Customs officers generally make a judgement call. They want to know that you will be in the country only temporarily, and that you will not try to work without a work permit. I often arrive in countries with no local cash at all, but I have a bank card where I can withdraw cash on arrival and that's no problem. If you have no cash, no credit card, and no bank card, how will you eat? Where will you sleep? They begin to suspect there is something you are not telling them.
On the other hand if you arrive with $10,000 in cash, that will draw attention for other reasons. They want everything you bring to make sense and match with everything you say. You're not planning to work? Then why have you brought your special tools that you use for being a welder or a hairdresser or a fashion photographer? You're just here to visit a friend? Then why have you brought all the clothes you own, family photo albums, and a collection of "we'll miss you!" cards from friends and family? How much money you have with you fits into that thought process as well.
There is an aspect of unfairness to all this, because it's not as simple as "bring $X and you're all set." It is a judgment call.

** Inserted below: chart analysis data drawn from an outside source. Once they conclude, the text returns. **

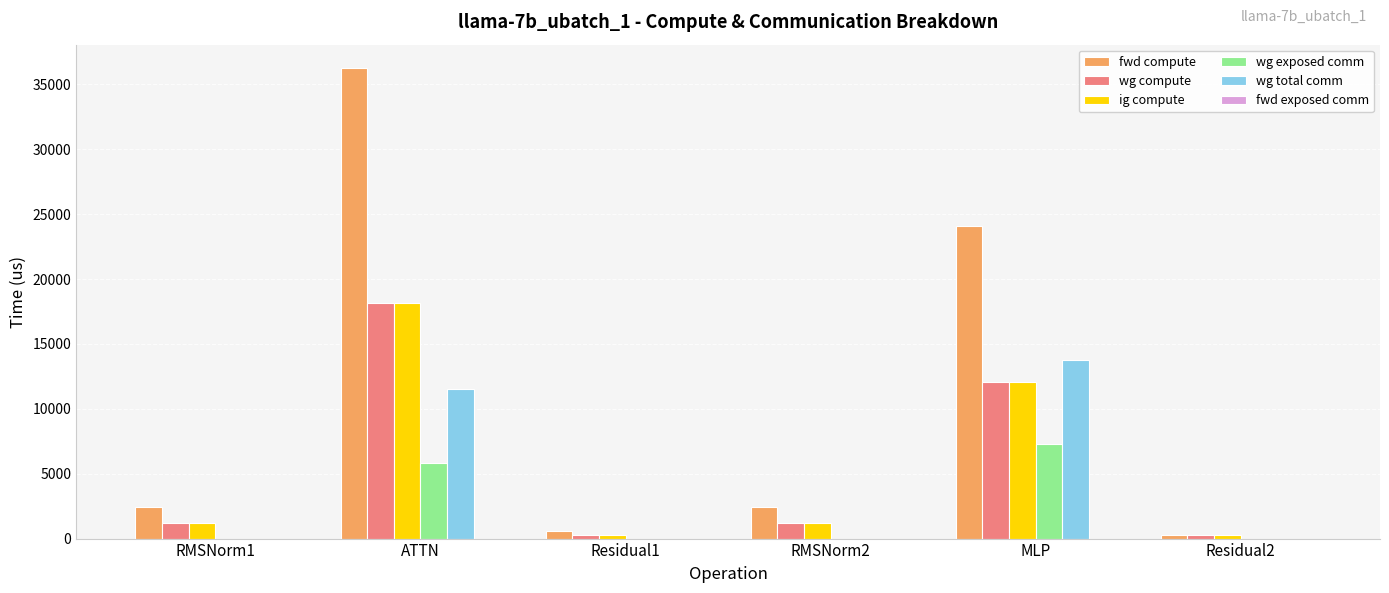

Reading left to right, transcribe all the data shown in this chart.

fwd compute: RMSNorm1=2464.0	ATTN=36249.2	Residual1=602.6	RMSNorm2=2464.0	MLP=24110.6	Residual2=301.3
wg compute: RMSNorm1=1232.0	ATTN=18124.6	Residual1=301.3	RMSNorm2=1232.0	MLP=12055.3	Residual2=301.3
ig compute: RMSNorm1=1232.0	ATTN=18124.6	Residual1=301.3	RMSNorm2=1232.0	MLP=12055.3	Residual2=301.3
wg exposed comm: RMSNorm1=0.0	ATTN=5847.1	Residual1=0.0	RMSNorm2=0.0	MLP=7277.9	Residual2=0.0
wg total comm: RMSNorm1=0.0	ATTN=11494.6	Residual1=0.0	RMSNorm2=0.0	MLP=13800.3	Residual2=0.0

Laws say things like "enough money to meet your needs" but obviously different people have different needs, and different lengths of trips, and different support from friends and family. Nothing is ever cut and dried at borders. And then there's even just the matter of whether they check. If you're well dressed and are carrying credit and debit cards along with stuff that suggests tourism, you'll be treated differently than if you look like a hippy and are carrying only one debit card and some pot smoking paraphernalia. Once you're in secondary they can check your criminal record, search the contents of computers, call the people you're visiting and so much more that they would never do at primary. And then they might conclude they don't want to let you in. I've watched many episodes of Border Security (I watch the Canadian one, but there are versions all over the world) and listening in on them discussing how much money someone has it's clear there's no obvious number you know you're ok as long as you have. It's an overall presentation: logically, does what you are saying make sense and hang together? If not, and they decide you're arriving to work then they won't let you in. If you're wandering the world with no clear ties to some other place, they might decide you want to stay here without applying to do so, and then they won't let you in. Etc. You want to make sure you get across to them the truth of your situation, and it had better make sense.